◆ YOUR GOAL
Return, word for word, only the lines of the data below that lie between the line with "Post-transitional CRR rules | Tier 2 capital |" and the line with "issuance | 12/11/2015 |", those two lines included.

◆ RECORD SET
::::

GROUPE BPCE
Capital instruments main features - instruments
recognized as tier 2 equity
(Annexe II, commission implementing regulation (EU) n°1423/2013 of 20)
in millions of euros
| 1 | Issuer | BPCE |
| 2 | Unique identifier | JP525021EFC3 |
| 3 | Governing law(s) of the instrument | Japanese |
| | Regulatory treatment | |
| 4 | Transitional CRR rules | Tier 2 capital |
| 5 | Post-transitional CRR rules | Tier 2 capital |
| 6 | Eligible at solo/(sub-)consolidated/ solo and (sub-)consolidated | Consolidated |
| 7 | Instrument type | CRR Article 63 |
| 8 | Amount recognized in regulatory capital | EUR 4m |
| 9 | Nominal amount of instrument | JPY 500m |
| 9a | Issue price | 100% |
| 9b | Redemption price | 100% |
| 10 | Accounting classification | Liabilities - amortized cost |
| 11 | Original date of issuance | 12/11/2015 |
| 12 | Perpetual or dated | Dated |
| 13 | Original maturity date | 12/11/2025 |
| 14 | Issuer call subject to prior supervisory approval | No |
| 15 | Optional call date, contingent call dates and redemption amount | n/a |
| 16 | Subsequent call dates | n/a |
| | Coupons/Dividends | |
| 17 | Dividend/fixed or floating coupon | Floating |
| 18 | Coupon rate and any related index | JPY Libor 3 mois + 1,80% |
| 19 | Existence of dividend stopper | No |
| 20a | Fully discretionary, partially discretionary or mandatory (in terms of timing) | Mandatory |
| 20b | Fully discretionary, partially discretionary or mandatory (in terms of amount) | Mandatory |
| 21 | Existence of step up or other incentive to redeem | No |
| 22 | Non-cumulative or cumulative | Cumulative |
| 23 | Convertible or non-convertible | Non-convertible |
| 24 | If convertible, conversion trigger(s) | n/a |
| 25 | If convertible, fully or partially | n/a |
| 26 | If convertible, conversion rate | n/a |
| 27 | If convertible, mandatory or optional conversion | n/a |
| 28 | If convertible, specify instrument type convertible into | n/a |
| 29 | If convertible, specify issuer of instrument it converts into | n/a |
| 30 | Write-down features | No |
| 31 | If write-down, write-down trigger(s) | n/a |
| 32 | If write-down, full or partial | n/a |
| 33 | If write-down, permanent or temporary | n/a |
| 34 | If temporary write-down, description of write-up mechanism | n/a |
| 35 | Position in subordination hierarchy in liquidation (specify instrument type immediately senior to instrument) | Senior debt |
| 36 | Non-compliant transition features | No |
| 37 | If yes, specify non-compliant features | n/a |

::::

◆ ANSWER SPACE
| 5 | Post-transitional CRR rules | Tier 2 capital |
| 6 | Eligible at solo/(sub-)consolidated/ solo and (sub-)consolidated | Consolidated |
| 7 | Instrument type | CRR Article 63 |
| 8 | Amount recognized in regulatory capital | EUR 4m |
| 9 | Nominal amount of instrument | JPY 500m |
| 9a | Issue price | 100% |
| 9b | Redemption price | 100% |
| 10 | Accounting classification | Liabilities - amortized cost |
| 11 | Original date of issuance | 12/11/2015 |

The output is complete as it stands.